Accès rapide : Aller au contenu |  Aller au menu |  Texte seul |  Aide  |  Contact |
bandeau-decoration
La Voie Citoyenne

Accueil > Communiqués & réactions > INSEE Châteaubriant, l’hiver en pente douce

INSEE Châteaubriant, l’hiver en pente douce

Mis en ligne le samedi 2 janvier 2016

INSEE Châteaubriant , l’hiver en pente douce

Encore une fois, les derniers chiffres de l’INSEE placent Châteaubriant dans une situation peu enviable.
La ville affiche 11 866 habitants en fin 2013 et se retrouve sous le niveau de 1968 (11 986 habitants). Si l’on observe l’évolution de la population sur une longue période, l’érosion est continue. Rappelons que Châteaubriant enregistrait 14023 habitants en 1982.

A l’inverse de cette évolution, le département de Loire Atlantique poursuit son rythme de croissance de plus de 14000 habitants par an. La plupart des villes qualifiées de “ville centre”, de taille, de situation administrative et géographique équivalentes à Châteaubriant, progressent. Depuis 1990, les villes d’Ancenis, Château-Gontier, Sablé sur Sarthe, Segré et Vitré voient, chacune à leur niveau, leur population augmenter. “L’effet centralité” souvent cité par M. le Maire, qui consisterait à provoquer une augmentation de la population sur les communes limitrophes au détriment de la ville centre n’existe qu’à Châteaubriant.

Les chiffres de la communauté de communes attestent les limites de cet « effet centralité ». L’évolution de la population est seulement de 307 habitants entre 2008 et 2013 soit plus 0.93%. D’ailleurs les communes qui enregistrent les plus fortes progressions ne sont pas forcément les plus proches de Chateaubriant : Citons La Meilleraye de Bretagne + 218 habitants, et St Aubin + 148 habitants.

Cette baisse de la démographie Castelbriantaise est d’autant plus inquiétante qu’elle s’accompagne d’un vieillissement de la population comme le montre la baisse régulière des effectifs scolaires (maternelles et élémentaires), soit 370 élèves en moins entre la rentrée 1996/1997 et celle de 2015/2016. De même la part des moins de 45 ans est passée sous la barre des 50% (49,1% selon le recensement INSEE 2012)
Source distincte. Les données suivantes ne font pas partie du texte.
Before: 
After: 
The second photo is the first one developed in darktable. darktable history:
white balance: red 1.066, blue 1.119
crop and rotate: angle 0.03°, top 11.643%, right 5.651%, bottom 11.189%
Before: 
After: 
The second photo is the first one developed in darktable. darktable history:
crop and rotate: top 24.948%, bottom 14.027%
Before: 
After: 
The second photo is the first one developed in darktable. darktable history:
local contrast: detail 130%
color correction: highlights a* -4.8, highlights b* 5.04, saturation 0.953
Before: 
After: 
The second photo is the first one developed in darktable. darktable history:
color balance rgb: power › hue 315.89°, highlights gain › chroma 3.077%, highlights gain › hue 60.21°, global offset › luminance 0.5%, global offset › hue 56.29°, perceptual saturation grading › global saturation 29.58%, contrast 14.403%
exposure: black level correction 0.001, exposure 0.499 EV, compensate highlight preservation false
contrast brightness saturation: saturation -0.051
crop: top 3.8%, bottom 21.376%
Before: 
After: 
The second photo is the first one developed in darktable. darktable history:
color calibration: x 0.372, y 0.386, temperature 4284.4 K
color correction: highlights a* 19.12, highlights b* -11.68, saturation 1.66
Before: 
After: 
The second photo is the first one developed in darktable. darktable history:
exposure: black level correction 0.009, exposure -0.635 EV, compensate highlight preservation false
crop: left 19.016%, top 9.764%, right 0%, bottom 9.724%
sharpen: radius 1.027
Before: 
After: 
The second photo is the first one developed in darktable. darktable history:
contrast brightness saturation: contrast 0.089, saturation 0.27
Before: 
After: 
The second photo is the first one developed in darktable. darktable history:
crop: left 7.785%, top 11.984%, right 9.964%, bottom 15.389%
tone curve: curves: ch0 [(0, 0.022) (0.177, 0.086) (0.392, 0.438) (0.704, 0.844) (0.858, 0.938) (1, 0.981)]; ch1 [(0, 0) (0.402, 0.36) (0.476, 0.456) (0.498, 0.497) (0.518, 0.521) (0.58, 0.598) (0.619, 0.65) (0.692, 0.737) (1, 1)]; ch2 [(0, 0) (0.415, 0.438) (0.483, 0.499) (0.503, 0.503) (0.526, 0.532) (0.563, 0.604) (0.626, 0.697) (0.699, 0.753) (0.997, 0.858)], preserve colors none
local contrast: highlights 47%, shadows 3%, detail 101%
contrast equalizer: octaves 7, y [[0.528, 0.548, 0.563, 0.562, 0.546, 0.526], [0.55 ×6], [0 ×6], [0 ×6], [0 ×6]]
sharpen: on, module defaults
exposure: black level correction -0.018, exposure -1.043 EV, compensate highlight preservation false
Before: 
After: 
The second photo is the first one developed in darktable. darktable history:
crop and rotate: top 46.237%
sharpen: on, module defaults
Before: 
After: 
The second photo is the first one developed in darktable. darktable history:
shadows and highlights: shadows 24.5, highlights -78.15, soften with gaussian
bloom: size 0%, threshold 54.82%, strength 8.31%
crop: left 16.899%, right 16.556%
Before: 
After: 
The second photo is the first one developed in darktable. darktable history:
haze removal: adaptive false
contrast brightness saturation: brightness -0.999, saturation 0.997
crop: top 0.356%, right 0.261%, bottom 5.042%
Depuis 15 ans, Châteaubriant s’enferme et s’isole. Le retrait programmé de Nozay du Pays de Châteaubriant et l’incapacité d’engager la réflexion sur le SCOT (schéma de cohérence territorial) en sont une illustration. Les incantations formulées dans le document préparant le PLU (plan local d’urbanisme) d’augmenter la population de 1% ne suffisent pas à fonder une politique. Il faut initier de nouvelles coopérations avec les collectivités qui nous entourent pour que Châteaubriant profite de l’attractivité du département de Loire Atlantique et commence enfin à inverser la courbe de la baisse démographique.